**Arbeitsauftrag:** Gib die Zeilen vom Anfang der Einträge bis einschließlich der Zeile mit „After that, you’ll“ wortgetreu wieder. Lass die Bilder dabei weg.

**Vorliegende Einträge:**
○ ○ ○

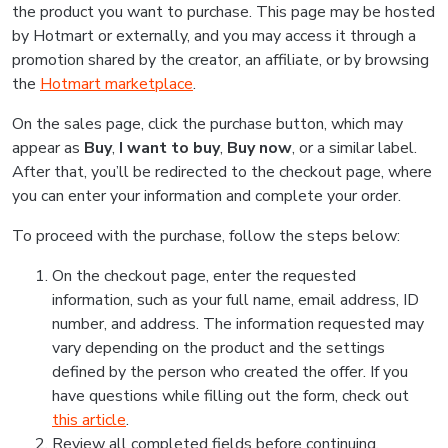
the product you want to purchase. This page may be hosted
by Hotmart or externally, and you may access it through a
promotion shared by the creator, an affiliate, or by browsing
the
Hotmart marketplace
.
On the sales page, click the purchase button, which may
appear as
Buy
,
I want to buy
,
Buy now
, or a similar label.
After that, you’ll be redirected to the checkout page, where
you can enter your information and complete your order.
To proceed with the purchase, follow the steps below:
On the checkout page, enter the requested
information, such as your full name, email address, ID
number, and address. The information requested may
vary depending on the product and the settings
defined by the person who created the offer. If you
have questions while filling out the form, check out
this article
.
Review all completed fields before continuing.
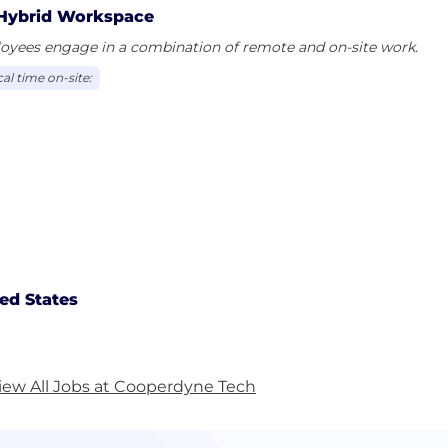
Hybrid Workspace
oyees engage in a combination of remote and on-site work.
al time on-site:
ed States
iew All Jobs at Cooperdyne Tech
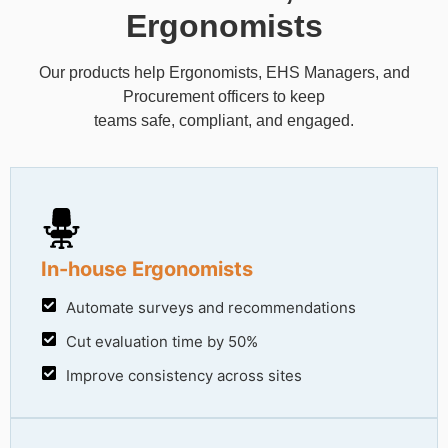
Ergonomists
Our products help Ergonomists, EHS Managers, and
Procurement officers to keep
teams safe, compliant, and engaged.
In-house Ergonomists
Automate surveys and recommendations
Cut evaluation time by 50%
Improve consistency across sites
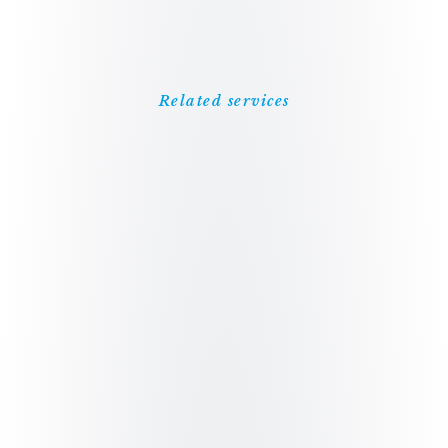
Related services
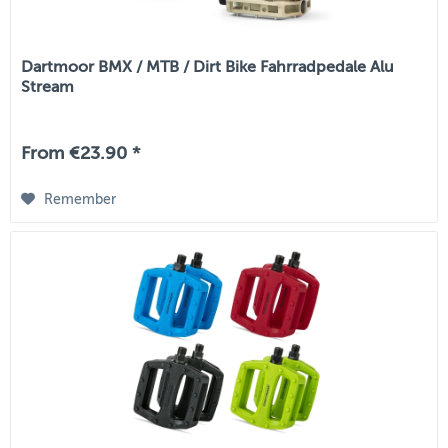
Dartmoor BMX / MTB / Dirt Bike Fahrradpedale Alu
Stream
From €23.90 *
Remember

○ ○ ○

**Schriftliche Lösung:**
the product you want to purchase. This page may be hosted
by Hotmart or externally, and you may access it through a
promotion shared by the creator, an affiliate, or by browsing
the
Hotmart marketplace
.
On the sales page, click the purchase button, which may
appear as
Buy
,
I want to buy
,
Buy now
, or a similar label.
After that, you’ll be redirected to the checkout page, where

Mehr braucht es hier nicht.